I continued on in the series reading Anne of Avonlea, Anne of the Island, Anne of Windy Poplars, Anne’s House of Dreams, Anne of Ingleside, Rainbow Valley and Rilla of Ingleside. I also tried to read the Emily of the New Moon series, but couldn’t get into it. Later I picked up the Chronicles of Avonlea, Further Chronicles of Avonlea and Kilmey of the Orchard.
I also imagined that my best friend Jill was like Diana and I was like Anne. We were never forbidden from seeing each other and our relationship held a lot less drama than Anne and Diana’s. Eventually she and I drifted apart. However, she remained close to home and got married like Diana, while I went to college, traveled and taught like Anne.
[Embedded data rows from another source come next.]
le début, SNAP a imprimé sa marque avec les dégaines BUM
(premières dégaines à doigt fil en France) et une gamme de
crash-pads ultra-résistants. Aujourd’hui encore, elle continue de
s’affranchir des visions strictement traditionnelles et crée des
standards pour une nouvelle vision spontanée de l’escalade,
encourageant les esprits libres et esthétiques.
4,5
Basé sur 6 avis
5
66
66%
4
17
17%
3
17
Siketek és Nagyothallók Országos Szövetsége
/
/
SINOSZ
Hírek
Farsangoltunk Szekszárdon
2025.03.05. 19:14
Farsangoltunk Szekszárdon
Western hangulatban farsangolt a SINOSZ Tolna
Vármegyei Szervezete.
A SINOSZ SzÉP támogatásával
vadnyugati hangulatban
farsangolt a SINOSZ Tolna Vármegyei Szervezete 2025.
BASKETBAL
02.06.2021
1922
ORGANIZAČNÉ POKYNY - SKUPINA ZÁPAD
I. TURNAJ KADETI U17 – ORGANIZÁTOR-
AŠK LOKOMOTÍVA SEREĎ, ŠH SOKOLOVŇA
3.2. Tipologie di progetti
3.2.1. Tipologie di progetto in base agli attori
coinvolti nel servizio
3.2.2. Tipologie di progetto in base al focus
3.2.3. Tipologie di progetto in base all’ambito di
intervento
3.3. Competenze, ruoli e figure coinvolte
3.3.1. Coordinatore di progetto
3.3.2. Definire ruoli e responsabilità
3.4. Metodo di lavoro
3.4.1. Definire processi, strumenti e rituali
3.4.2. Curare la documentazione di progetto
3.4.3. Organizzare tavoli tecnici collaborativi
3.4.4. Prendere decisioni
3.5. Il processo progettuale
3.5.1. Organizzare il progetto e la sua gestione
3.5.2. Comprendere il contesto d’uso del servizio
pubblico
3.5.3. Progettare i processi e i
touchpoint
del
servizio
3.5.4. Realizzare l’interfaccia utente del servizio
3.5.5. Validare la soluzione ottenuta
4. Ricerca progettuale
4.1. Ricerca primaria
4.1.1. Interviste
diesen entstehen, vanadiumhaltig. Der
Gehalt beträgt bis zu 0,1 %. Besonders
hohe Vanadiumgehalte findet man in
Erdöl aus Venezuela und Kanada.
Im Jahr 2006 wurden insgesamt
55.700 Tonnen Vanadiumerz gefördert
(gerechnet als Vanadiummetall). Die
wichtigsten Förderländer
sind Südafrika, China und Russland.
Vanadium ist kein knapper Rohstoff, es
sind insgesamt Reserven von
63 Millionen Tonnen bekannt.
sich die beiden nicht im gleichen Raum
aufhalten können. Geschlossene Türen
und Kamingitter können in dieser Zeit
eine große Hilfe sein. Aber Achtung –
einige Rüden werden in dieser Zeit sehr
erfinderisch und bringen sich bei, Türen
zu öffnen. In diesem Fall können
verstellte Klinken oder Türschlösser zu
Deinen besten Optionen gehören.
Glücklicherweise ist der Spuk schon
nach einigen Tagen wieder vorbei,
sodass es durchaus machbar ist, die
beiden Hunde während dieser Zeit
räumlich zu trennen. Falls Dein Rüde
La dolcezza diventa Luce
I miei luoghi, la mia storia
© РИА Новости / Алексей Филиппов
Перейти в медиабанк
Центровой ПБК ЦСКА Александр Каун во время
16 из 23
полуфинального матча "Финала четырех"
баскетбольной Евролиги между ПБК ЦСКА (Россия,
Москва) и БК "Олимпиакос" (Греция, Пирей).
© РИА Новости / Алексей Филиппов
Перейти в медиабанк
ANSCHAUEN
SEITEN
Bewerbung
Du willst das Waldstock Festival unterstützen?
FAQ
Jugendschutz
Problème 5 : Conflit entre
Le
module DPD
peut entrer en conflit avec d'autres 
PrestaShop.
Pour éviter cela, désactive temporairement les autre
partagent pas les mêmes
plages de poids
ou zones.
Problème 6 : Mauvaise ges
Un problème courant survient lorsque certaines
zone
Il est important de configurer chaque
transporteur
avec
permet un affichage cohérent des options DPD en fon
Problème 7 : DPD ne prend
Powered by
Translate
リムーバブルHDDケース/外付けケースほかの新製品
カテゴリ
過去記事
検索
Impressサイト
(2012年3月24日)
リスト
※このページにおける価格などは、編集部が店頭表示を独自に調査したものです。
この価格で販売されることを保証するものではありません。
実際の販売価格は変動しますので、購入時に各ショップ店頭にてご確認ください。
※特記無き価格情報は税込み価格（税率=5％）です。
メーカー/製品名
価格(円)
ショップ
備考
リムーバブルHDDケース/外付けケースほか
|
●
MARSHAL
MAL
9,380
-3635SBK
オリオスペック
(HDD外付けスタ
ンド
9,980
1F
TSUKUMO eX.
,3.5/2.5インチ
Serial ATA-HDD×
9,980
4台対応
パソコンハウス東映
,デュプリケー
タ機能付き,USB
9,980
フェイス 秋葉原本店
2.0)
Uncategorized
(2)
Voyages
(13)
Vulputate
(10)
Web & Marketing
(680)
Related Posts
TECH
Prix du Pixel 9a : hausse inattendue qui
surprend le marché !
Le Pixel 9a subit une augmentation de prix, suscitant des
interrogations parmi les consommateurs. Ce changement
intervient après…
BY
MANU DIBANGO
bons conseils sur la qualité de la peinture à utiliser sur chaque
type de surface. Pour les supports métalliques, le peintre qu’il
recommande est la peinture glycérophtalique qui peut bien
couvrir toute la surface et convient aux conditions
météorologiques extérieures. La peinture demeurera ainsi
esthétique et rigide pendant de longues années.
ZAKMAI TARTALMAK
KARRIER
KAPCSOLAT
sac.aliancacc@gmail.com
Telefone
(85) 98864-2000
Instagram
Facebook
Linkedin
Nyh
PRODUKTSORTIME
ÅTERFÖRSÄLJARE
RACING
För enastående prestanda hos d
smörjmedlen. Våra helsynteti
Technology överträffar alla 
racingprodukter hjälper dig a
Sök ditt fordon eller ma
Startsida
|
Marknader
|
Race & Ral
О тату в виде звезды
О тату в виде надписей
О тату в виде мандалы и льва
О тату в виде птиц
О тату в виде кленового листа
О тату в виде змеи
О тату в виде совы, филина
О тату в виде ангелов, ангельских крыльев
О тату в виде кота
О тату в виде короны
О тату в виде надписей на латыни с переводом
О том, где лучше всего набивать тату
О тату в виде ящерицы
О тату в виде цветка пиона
I’m not sure what my favorite book in the Series is. Although I enjoyed her banter with Gilbert Blythe in the first three books, I enjoyed the particular Gothic Romanticism in Anne of Windy Poplars. Anne’s House of Dreams, Anne of Ingleside and Rainbow Valley were okay. For some reason I connected to Rilla of Ingleside. For awhile I toyed with the idea of naming my son Walter after Anne’s son who fights in WWI.
However, I must say I disappointed by Kevin Sullivan’s follow up to the1985 mini-series. Anne of Avonlea, which aired in 1987, was a combination of Anne of Avonlea, Anne of the Island and Anne of Windy Poplars. It was not a good idea to combine them all into one. I had hoped for him to follow the books more closely. I was even more upset by the third movie in the series, which strayed from the series completely. It had Anne living and writing during WWI. Instead of having her sons go off to war as they did in Rilla of Ingleside, she was the one to experience the horrors of war first hand. Anne was supposed to be married, have children of her own and be quite a bit older during the time period they put her in. Instead, it as if no time had passed from Anne of Avonlea, which was some twenty years previous.
I still own the Anne of Green Gables Series by L.M. Montgomery and hope to share them with my daughter soon. She is now the same age I was when I discovered them.